I took the dogs outside this morning, and the air turned liquid. Drops of rain fell in the trees, Tampa’s humidity condensed amid leaves and branches. The stars gleamed hazy through the trees, and the two dogs sniffed their way around the yard. A frog called beside the house. I walked down the driveway, looked at the other neighbors’ trash, and still I smiled.
I found this apropos photo, a Cuban tree frog photographed by James Snyder in southern Florida, and originally featured on National Geographic’s Daily Dozen. Find out what he had to say about the shot over at Neatorama.
This week I’ve done my favs, then an excellent selection on culture and cognition. After that some health, some anthropology, some cognition, some A. afarensis tool use. Cannabis and the Last Word, a poem this time, finish it off.
I had a lot of help from my new graduate assistant Ethel Saryee in putting this round up together. So thanks to her!
Top of the List
Brian Mossop, The Brains of Our Fathers: Does Parenting Rewire Dads?
Uh oh, my sons have reprogrammed me! Must be why I love playing video games with them… (Not sure my wife will buy that…) Very nice piece on neural plasticity, development, and father-son relationships over at Scientific American
Melody Dye, A Thinking Machine: On Metaphors of the Mind
Are we pre-programmed spreadsheets or search algorithms? Metaphors matter, because they can dictate our assumptions.
Paul Thagard, Why Cognitive Science Needs Philosophy and Vice Versa
Cognitive science and philosophy NEED each other.
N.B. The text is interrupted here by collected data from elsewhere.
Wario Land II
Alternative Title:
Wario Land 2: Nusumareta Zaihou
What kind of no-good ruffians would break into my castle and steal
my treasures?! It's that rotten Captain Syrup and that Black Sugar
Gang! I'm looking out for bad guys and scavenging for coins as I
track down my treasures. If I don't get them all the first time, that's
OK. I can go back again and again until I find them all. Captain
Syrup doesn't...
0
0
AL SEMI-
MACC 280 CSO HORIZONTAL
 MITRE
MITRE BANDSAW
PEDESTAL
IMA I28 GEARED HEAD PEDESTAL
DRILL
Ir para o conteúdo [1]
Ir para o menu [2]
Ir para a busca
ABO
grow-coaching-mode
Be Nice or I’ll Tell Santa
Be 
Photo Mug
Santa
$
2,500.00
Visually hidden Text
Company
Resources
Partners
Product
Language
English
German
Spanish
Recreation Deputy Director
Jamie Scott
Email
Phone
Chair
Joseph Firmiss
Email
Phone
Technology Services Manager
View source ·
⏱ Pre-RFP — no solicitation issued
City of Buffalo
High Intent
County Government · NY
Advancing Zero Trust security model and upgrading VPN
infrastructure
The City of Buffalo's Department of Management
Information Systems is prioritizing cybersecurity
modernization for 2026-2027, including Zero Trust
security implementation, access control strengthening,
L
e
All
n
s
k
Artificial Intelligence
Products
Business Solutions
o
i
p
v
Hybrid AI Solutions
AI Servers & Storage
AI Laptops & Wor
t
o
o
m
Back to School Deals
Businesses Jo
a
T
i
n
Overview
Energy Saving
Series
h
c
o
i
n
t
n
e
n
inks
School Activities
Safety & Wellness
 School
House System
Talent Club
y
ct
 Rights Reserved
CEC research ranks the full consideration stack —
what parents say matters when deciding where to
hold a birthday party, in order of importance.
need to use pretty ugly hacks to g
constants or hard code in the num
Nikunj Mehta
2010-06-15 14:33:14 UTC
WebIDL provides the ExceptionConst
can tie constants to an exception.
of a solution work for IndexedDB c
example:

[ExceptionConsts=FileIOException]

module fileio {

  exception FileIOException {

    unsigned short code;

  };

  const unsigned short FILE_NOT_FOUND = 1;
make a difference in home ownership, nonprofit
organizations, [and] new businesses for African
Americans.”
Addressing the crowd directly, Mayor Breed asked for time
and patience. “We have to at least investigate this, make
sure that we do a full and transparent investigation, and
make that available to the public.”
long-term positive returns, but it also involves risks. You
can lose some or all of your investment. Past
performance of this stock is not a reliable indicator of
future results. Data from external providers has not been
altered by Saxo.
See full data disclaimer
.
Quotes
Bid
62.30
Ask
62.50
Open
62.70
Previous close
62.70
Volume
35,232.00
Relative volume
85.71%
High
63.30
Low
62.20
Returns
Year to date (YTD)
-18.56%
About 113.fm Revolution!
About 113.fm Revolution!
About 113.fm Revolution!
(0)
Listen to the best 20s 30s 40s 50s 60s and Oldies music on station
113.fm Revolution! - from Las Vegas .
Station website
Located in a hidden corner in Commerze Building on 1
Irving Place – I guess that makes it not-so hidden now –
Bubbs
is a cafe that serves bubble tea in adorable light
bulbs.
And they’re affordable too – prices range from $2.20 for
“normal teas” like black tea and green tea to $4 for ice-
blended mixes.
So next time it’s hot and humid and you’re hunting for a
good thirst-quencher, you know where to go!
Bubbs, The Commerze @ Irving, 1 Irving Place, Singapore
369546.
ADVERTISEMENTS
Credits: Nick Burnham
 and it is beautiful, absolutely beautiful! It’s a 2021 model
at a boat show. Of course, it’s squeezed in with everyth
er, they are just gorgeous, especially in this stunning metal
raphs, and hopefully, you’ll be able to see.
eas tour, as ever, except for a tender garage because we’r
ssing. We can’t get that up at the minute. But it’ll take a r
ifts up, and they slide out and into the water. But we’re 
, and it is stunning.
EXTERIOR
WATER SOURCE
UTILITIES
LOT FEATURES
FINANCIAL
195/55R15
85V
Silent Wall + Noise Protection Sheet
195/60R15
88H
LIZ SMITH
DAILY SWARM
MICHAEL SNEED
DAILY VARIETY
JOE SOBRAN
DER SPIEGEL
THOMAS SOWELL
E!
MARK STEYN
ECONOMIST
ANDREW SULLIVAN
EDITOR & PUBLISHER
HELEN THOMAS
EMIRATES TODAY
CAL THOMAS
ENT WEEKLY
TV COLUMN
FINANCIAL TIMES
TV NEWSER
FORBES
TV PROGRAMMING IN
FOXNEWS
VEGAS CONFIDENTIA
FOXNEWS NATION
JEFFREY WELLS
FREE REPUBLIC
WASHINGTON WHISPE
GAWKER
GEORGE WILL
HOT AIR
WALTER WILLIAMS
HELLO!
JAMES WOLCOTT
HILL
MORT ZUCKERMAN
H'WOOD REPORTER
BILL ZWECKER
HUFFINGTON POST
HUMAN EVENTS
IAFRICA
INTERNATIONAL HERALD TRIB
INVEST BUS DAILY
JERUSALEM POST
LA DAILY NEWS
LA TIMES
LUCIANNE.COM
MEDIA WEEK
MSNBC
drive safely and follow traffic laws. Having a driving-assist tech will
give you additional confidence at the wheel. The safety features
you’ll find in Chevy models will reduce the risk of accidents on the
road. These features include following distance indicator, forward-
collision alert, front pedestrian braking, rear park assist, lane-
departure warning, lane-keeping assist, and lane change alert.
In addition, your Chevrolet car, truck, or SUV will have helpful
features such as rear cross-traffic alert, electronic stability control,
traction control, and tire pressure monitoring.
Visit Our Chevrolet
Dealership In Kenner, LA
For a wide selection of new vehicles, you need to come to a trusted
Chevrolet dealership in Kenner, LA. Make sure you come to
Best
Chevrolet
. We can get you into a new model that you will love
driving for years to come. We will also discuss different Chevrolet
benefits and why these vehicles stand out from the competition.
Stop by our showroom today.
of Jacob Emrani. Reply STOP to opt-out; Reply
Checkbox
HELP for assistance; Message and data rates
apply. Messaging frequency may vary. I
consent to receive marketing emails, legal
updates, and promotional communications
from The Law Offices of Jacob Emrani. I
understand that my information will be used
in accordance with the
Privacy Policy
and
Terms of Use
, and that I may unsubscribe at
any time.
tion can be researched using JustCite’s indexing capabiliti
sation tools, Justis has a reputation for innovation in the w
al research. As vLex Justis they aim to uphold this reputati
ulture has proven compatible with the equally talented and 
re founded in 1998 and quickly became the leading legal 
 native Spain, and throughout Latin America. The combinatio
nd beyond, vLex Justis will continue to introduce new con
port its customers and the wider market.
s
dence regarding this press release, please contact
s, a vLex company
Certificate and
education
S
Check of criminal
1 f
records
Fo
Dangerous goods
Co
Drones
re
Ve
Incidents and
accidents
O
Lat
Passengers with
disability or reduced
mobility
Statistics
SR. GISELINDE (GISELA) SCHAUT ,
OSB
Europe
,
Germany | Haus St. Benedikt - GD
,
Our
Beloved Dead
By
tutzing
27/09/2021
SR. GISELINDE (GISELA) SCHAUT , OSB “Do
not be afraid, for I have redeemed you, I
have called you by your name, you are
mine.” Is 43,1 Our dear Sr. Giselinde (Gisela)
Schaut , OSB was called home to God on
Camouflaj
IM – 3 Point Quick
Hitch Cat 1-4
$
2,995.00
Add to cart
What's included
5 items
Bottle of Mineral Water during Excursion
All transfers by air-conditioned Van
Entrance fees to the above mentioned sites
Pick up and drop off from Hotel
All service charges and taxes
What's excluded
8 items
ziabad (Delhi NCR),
In this article (pdf), critiques of rationalist, analytic, and postmodern approaches while talking about how to do synthesis.
Awkward Family Photos – Hall of Fame
Oh, these made me laugh!
PZ Myers, Ray Kurzweil Does Not Understand the Brain
Pharyngula takes the computer guru to task for claiming he’ll be able to reverse engineer the brain in a decade. My favorite line:
To simplify it so a computer science guy can get it, Kurzweil has everything completely wrong. The genome is not the program; it’s the data. The program is the ontogeny of the organism, which is an emergent property of interactions between the regulatory components of the genome and the environment, which uses that data to build species-specific properties of the organism.
Vaughan Bell, A Gut Reaction to Moral Transgressions
Mind Hacks on how gut feelings and reactions can be the “unrecognised basis of moral judgements and social customs”
David Harvey, RSA Animate – Crises of Capitalism
An animated Marxist perspective! The graphical animation alone is worth it, but Harvey’s analysis is as illustrative as the drawings.
Psychology around the World
Ed Yong, Genes and Culture: OXTR Gene Influences Social Behaviour Differently in Americans and Koreans
Not Exactly Rocket Science on some intriguing research: “In both cases, the G carriers were more sensitive to the social conventions of their own cultures. But the differences between these conventions led to different behaviour.”